De retour au salon, elle me montra le portrait de sa mère, piquante brunette à qui elle ne ressemble pas du tout, et celui de son père, à qui elle ressemble tant. Ce dernier m’a paru admirablement peint. Mais depuis les causeries artistiques de M. Napoléon Bourassa, dans un portrait, je n’ose plus juger que la ressemblance. Celle-ci est merveilleuse.
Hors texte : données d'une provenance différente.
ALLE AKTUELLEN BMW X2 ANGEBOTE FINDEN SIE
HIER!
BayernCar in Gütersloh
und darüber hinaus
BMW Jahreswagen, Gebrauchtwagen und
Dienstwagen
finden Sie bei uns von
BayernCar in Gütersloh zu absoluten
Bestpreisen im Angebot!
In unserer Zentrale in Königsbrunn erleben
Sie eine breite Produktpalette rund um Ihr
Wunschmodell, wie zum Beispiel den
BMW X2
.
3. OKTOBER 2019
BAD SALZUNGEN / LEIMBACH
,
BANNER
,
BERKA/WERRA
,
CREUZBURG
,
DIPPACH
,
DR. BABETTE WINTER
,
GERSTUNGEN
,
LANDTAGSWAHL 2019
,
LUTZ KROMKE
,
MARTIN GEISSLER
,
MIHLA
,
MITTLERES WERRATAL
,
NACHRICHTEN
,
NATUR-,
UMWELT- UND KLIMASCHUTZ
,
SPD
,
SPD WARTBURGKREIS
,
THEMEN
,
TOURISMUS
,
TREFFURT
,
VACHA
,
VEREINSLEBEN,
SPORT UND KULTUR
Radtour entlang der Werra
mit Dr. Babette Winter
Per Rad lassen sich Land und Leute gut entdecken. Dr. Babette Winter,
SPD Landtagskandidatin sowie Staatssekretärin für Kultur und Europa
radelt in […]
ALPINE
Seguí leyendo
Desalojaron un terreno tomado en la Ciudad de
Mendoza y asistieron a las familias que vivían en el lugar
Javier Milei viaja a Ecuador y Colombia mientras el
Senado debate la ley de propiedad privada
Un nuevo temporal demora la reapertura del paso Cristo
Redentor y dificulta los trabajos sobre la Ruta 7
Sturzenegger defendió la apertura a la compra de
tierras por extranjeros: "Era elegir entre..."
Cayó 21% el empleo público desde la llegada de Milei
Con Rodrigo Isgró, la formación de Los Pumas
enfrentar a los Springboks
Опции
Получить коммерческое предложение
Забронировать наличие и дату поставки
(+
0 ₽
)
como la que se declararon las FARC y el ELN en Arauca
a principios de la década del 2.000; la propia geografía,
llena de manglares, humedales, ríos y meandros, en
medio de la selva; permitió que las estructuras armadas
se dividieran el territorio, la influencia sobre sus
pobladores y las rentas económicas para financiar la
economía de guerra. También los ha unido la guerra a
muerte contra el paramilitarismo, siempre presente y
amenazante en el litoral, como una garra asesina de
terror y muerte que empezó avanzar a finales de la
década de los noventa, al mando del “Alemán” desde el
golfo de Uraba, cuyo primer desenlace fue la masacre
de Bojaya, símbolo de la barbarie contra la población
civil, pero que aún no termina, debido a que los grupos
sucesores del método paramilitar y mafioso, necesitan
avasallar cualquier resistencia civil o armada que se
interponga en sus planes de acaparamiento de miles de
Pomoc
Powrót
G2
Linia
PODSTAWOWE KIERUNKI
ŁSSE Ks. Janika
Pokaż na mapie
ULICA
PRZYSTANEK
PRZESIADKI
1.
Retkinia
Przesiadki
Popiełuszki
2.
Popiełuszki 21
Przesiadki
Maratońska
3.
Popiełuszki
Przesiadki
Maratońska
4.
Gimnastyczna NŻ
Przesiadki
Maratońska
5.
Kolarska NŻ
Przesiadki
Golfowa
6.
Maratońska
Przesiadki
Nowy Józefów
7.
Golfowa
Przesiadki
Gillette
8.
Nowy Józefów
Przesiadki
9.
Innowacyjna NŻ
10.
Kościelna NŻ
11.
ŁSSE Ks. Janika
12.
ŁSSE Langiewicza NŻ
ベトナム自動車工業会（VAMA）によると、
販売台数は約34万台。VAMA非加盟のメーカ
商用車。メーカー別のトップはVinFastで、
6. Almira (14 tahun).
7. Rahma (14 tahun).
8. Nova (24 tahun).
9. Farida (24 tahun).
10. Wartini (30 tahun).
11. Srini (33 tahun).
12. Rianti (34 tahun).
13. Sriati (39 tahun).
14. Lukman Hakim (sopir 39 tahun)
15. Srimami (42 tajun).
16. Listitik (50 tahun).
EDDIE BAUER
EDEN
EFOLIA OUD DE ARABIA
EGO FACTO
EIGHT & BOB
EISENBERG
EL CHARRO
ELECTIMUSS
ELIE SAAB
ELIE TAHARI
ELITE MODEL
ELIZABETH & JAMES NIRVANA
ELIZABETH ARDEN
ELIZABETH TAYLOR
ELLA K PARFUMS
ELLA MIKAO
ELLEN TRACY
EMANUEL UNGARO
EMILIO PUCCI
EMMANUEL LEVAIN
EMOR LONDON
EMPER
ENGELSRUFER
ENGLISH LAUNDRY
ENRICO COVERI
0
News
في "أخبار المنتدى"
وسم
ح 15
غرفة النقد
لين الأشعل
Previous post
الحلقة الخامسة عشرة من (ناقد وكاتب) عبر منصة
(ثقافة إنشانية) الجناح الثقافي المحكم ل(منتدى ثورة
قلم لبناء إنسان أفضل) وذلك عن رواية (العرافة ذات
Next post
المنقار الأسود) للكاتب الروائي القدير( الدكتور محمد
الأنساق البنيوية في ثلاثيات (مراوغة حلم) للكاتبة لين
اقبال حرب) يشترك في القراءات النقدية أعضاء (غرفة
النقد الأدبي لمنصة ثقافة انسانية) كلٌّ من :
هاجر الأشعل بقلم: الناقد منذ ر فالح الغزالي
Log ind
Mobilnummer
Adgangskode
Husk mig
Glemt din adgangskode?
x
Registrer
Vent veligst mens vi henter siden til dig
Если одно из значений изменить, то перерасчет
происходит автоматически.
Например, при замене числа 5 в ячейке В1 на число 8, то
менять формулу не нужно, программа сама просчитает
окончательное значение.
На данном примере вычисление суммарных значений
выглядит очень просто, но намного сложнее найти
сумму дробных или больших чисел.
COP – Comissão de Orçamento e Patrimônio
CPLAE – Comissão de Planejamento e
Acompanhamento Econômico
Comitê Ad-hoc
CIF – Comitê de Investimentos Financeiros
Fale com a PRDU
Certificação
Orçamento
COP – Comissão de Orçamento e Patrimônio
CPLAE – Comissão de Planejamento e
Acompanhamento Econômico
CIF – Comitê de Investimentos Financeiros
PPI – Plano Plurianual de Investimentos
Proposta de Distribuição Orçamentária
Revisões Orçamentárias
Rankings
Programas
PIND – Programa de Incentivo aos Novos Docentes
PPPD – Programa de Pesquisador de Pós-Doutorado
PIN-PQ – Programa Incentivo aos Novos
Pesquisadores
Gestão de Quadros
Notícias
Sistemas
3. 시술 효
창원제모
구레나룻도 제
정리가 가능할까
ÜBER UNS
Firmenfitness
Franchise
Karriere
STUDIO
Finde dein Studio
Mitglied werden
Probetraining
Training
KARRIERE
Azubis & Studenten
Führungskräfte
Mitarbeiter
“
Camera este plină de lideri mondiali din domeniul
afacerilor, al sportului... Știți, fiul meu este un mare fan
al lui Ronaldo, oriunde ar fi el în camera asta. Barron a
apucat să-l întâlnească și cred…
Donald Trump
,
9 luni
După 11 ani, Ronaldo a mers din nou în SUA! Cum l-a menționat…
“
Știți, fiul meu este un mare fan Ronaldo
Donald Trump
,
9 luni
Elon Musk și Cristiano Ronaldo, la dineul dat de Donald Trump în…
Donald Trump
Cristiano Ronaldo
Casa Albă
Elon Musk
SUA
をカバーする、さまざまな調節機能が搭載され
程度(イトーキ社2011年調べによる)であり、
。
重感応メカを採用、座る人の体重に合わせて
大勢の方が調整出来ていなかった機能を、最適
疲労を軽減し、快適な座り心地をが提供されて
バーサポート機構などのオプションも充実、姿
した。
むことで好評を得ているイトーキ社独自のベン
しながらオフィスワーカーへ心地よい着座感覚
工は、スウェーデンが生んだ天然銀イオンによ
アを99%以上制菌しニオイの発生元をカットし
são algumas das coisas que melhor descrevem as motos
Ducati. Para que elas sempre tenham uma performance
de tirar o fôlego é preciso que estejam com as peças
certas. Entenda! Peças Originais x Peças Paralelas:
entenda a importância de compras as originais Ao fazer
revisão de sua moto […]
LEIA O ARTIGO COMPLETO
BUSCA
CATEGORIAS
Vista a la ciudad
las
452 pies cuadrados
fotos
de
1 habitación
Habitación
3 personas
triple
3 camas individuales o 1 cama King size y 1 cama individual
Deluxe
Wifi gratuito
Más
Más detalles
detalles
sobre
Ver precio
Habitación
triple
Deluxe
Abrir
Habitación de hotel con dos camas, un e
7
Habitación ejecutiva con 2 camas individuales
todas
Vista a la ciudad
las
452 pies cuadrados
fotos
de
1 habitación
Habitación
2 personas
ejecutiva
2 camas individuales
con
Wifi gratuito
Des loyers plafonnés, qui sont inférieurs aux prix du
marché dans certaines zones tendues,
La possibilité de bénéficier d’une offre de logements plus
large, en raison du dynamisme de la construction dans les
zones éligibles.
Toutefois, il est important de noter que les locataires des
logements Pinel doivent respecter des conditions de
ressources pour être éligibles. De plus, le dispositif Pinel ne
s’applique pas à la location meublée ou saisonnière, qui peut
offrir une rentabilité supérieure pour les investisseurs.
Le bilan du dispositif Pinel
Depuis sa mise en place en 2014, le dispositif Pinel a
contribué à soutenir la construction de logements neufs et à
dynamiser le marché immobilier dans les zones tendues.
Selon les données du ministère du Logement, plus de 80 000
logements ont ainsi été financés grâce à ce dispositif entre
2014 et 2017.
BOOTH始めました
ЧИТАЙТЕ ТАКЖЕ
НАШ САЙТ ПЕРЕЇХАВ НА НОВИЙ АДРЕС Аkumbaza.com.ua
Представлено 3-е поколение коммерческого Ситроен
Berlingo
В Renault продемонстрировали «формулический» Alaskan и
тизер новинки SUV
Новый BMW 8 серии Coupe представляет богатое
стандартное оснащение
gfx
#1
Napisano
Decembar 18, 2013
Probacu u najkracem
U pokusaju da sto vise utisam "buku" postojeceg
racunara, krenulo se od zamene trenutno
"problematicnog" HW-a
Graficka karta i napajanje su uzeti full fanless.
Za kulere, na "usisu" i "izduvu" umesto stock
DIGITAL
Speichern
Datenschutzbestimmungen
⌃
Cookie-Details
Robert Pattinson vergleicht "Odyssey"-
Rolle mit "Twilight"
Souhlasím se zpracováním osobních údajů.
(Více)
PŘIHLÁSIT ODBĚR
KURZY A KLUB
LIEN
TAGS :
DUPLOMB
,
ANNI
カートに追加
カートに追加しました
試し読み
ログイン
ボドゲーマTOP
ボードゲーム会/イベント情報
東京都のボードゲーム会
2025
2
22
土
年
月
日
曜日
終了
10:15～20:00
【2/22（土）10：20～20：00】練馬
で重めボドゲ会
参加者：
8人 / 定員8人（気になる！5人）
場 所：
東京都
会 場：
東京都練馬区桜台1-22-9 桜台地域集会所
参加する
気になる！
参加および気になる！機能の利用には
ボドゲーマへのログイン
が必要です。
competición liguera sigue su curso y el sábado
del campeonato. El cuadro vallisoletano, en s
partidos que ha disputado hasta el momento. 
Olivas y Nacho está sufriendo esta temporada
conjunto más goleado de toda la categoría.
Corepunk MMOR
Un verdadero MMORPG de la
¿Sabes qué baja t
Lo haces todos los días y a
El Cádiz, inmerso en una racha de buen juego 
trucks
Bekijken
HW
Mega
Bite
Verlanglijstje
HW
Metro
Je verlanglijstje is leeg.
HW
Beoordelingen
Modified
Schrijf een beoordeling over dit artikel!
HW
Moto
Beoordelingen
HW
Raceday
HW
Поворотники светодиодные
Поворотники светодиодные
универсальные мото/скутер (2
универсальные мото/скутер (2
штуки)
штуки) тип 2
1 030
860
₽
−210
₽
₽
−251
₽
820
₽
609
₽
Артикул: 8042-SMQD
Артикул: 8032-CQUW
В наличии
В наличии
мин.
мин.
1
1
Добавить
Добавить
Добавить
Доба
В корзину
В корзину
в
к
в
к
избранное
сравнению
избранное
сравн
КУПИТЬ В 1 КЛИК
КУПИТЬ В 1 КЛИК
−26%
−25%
— Je l’ai fait peindre pour toi, ma fille, dit M. de Montbrun ; et s’adressant à moi : N’est-ce pas qu’elle sera sans excuse si elle m’oublie jamais ?

Ma chère, je fis une réponse si horriblement enveloppée et maladroite, qu’Angéline éclata de rire, et bien qu’elle ait les dents si belles, je n’aime pas à la voir rire quand c’est à mes dépens.

Tu ne saurais croire combien je suis humilié de cet embarras de paroles qui m’est si ordinaire auprès d’elle, et si étranger ailleurs.

Elle me pria de chanter, et j’en fus ravi. Crois-moi, ma petite sœur, on ne parlait pas dans le paradis terrestre. Non, aux jours de l’innocence, de l’amour et du bonheur, l’homme ne parlait pas, il chantait.